■ Excerpted data ■
.....
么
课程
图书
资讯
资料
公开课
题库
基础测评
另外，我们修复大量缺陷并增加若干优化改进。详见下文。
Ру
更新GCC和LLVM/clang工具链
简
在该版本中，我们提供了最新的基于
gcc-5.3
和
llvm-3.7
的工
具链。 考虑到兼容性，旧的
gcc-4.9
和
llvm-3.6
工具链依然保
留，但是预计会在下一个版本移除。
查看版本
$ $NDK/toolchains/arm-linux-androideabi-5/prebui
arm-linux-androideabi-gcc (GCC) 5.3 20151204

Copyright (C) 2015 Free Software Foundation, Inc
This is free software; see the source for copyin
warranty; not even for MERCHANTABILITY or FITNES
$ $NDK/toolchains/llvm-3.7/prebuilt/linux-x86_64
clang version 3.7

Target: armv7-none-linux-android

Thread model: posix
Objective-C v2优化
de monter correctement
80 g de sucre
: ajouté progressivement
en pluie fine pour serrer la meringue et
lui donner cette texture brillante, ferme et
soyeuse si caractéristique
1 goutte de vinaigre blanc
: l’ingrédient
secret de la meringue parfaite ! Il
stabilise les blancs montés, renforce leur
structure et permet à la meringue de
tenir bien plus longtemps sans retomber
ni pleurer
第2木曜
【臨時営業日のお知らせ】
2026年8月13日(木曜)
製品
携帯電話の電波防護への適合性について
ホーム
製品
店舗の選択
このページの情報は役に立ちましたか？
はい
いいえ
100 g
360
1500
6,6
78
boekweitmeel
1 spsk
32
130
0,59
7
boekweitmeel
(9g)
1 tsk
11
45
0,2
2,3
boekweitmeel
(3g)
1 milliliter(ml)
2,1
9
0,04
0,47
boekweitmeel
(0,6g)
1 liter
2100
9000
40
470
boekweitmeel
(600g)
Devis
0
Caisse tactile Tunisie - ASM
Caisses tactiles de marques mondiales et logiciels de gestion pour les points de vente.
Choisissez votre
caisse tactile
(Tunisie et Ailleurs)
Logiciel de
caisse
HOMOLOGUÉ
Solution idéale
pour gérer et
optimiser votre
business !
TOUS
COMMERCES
.....
■ What the exercise asks ■
Using the entries, return every line where the word "pour" can be found.

■ Reply to the task ■
en pluie fine pour serrer la meringue et
Caisses tactiles de marques mondiales et logiciels de gestion pour les points de vente.
pour gérer et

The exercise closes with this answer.